We retain our HOLD rating on Digi.Com with unchanged forecasts and DCF-based fair value of RM4.40/share. This is based on a WACC of 6.3% and terminal growth rate of 2%, which implies an FY20F EV/EBITDA of 12x — in line with its 2-year average together with a supportive dividend yield of 4%.
In conjunction with its 11.11 promotion, Digi has introduced two prepaid options on a limited time campaign that have no speed restrictions starting from RM30/month.
The RM30 plan offers unlimited calls to all networks and 20GB of data with no speed caps. This can be topped up with RM5 for a RM35 plan that offers 40GB of high-speed data.
In addition, Digi also offers data plan boosters with top ups of RM3 for 1.5GB or RM10 for 10GB of data. The plan boosters will follow your monthly plan validity.
Under the current campaign, subscribers can get an extra RM11 rebate by activating the plan from 11 to 21 November 2020.
In our view, these new plans offer better value compared to Digi’s current RM35 Chili Padi package which offers only 9GB/month of uncapped speeds with unlimited access to Facebook, Twitter and Instagram.

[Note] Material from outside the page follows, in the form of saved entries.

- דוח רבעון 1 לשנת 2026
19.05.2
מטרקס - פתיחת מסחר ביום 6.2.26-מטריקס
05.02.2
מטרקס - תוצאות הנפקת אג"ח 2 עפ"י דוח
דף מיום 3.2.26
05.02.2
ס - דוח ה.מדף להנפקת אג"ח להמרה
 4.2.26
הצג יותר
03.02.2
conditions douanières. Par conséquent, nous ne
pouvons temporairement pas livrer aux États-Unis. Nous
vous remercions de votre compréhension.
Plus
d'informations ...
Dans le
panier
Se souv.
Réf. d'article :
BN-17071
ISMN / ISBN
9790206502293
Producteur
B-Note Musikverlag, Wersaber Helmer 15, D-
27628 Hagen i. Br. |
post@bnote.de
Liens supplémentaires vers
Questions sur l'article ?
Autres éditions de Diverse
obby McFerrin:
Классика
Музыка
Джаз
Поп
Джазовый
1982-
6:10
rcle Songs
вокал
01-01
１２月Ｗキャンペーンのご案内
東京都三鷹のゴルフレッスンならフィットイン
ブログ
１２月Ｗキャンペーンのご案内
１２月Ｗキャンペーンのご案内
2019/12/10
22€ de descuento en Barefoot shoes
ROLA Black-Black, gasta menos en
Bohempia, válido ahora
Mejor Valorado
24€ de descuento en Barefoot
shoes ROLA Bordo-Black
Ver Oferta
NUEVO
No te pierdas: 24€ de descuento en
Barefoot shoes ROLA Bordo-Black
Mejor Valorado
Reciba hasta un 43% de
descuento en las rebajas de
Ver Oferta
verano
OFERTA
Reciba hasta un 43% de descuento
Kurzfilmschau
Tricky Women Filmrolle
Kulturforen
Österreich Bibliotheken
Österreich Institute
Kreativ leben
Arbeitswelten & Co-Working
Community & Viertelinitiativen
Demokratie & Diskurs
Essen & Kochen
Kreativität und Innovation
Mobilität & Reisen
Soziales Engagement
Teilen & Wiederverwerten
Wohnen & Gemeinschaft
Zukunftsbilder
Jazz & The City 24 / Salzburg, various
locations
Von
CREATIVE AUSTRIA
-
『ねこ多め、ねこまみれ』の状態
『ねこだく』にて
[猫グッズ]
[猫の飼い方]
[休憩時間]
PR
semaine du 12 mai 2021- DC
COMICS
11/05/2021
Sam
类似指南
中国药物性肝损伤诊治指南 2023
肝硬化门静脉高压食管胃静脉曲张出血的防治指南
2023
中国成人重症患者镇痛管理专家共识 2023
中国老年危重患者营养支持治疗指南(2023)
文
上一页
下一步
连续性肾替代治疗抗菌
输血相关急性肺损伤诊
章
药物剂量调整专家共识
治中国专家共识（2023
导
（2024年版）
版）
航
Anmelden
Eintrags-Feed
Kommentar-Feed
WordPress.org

Nevertheless, Digi RM15/month package with a quota of 3GB remains attractive for entry-level and migrant users, notwithstanding average data usage is currently much higher at 17.4GB/month.
Even so, these plans could still face stiff competition from U Mobile’s RM30 prepaid package which offers unlimited data and 6GB hotspot with speed cap of 6Mbps. Its RM35/month option includes unlimited calls.
Even U Mobile’s RM40/month postpaid plan which offers unlimited data and calls appears attractive compared to Digi’s prepaid options.
Given U Mobile’s improving service quality and connectivity, the company is currently the nearest rival to Digi’s affordable market proposition.
As such, we expect fresh offerings, likely in the postpaid category, following this campaign, which closely follows Digi’s recent bundling home fibre plans priced from RM130/month with unlimited postpaid plans for an additional RM60/month.
Nevertheless, given contracting data yields across the sector, we do not expect these new prepaid options to make any significant change in the trajectory of an increasingly competitive celco landscape.
The stock currently trades at a fair FY21F EV/EBITDA of 11x – slightly below its 2-year average of 12x with decent dividend yield of 4%.